# Study questions:
**1)** Write out the part of the cat photo passage from "Another area I" up to and including "cold wet stuff.".
**2)** In the cat photo passage, what did the writer bring into the bathtub for the cat Otto?
**3)** Carry on the cat photo passage, starting after its last sentence.
====== Text passage ======
Another area I have trailed off into a bit is photos of cats in snow. Those of us who have lived with cats in the suburbs or country know that they have mixed feelings about the stuff, at best. On one hand, they love to watch it fall! For apartment cats this is pretty much where it starts and ends – although I used to bring snowballs into the bathtub for my cat Otto who enjoyed them immensely. The world as a snow dome. Few things are funnier than watching a cat try to negotiate outside in the snow – especially deep snow. They can walk on it for a second before breaking through – which eventually leads to hopping until they get to a secure dry spot. It is worth noting that none of the cats pictured are actually touching any of that cold wet stuff.

The cyanotype is the photo I have owned the longest and, I assume, the oldest of the bunch. Like many other things I have shared, it lives in my office where I see it everyday. It is backed on a bit of cardboard so I am unsure if it has anything on the back. I believe it came via Canada. It takes a moment and then you realize that it is a photograph of a good size cat clinging onto the front of a very large man. Ouch! Good thing he has layers on. Probably turn-of-the-century, but the farm probably already looked that way for fifty years – and perhaps did for fifty more.
====== Extracted material ======
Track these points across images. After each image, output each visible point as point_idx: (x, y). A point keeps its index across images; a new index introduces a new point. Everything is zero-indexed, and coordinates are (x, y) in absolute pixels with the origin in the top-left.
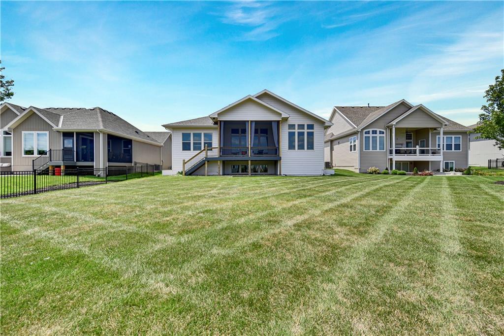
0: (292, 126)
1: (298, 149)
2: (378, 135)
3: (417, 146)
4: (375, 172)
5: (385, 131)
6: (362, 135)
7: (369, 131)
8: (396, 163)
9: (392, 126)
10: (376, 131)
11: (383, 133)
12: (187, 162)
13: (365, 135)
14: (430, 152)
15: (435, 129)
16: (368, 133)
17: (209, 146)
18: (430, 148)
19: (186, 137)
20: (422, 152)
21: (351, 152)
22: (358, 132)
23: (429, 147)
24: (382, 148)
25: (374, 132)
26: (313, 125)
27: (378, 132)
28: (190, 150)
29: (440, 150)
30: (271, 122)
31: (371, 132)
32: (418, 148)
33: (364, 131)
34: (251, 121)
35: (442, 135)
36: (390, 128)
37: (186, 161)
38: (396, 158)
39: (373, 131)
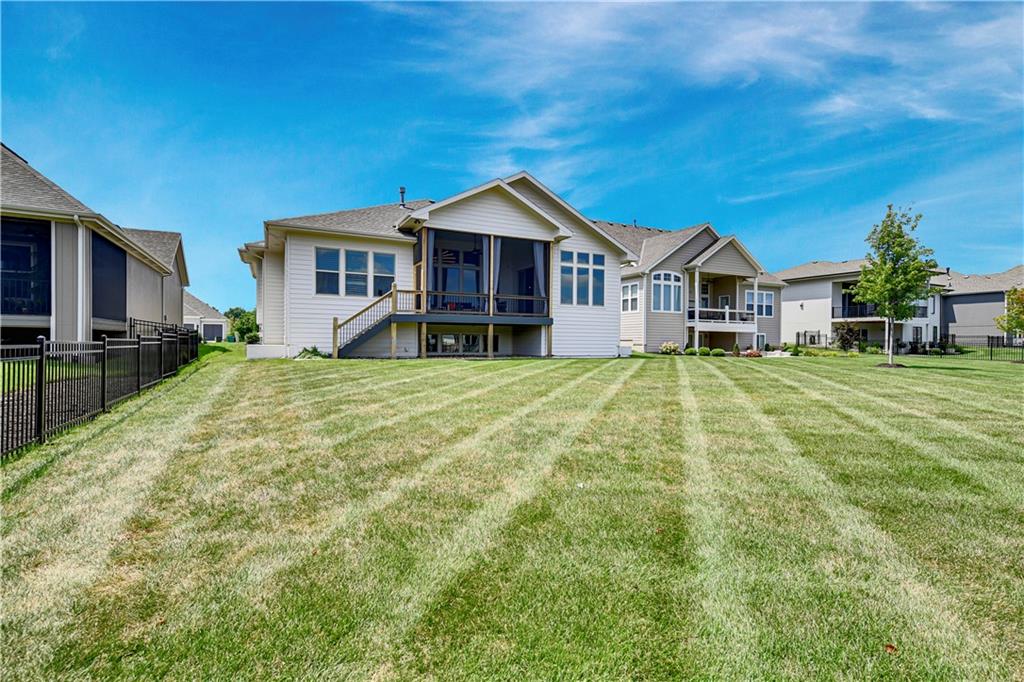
======
# Results in order:
**1)**
Another area I have trailed off into a bit is photos of cats in snow. Those of us who have lived with cats in the suburbs or country know that they have mixed feelings about the stuff, at best. On one hand, they love to watch it fall! For apartment cats this is pretty much where it starts and ends – although I used to bring snowballs into the bathtub for my cat Otto who enjoyed them immensely. The world as a snow dome. Few things are funnier than watching a cat try to negotiate outside in the snow – especially deep snow. They can walk on it for a second before breaking through – which eventually leads to hopping until they get to a secure dry spot. It is worth noting that none of the cats pictured are actually touching any of that cold wet stuff.

**2)** Snowballs.

**3)**
The featured photo is marked December ’49 and I love this kid with his double-fisted cat hold. He too is dressed for the snow around him (snow shovel seems to be right behind him) and a good looking barn behind him. Boy, do they have some snow! Look how high it is on the ladder in the back. He’s got two nice looking cats and they look pretty pleased with their perch on his lap. He’s a pretty old guy today – wonder how this photo got away from him.

Lastly we have my most recent snow cat purchase. It is marked on the back 1942 John Duke & Honey.  Cannot say if Duke is the cat (my vote) and Honey the dog or the other way around. These folks had some serious snow drifts as well, up to the second floor of the house. This kid has his arms around a contented, fat tabby – the dog (dogs really like snow) is guarding them in that proud way dogs do.

I don’t know why, but these photos remind me of my own childhood – which had what probably amounts to an average amount of snow.  Still, no one can resist the thrill of a snow day.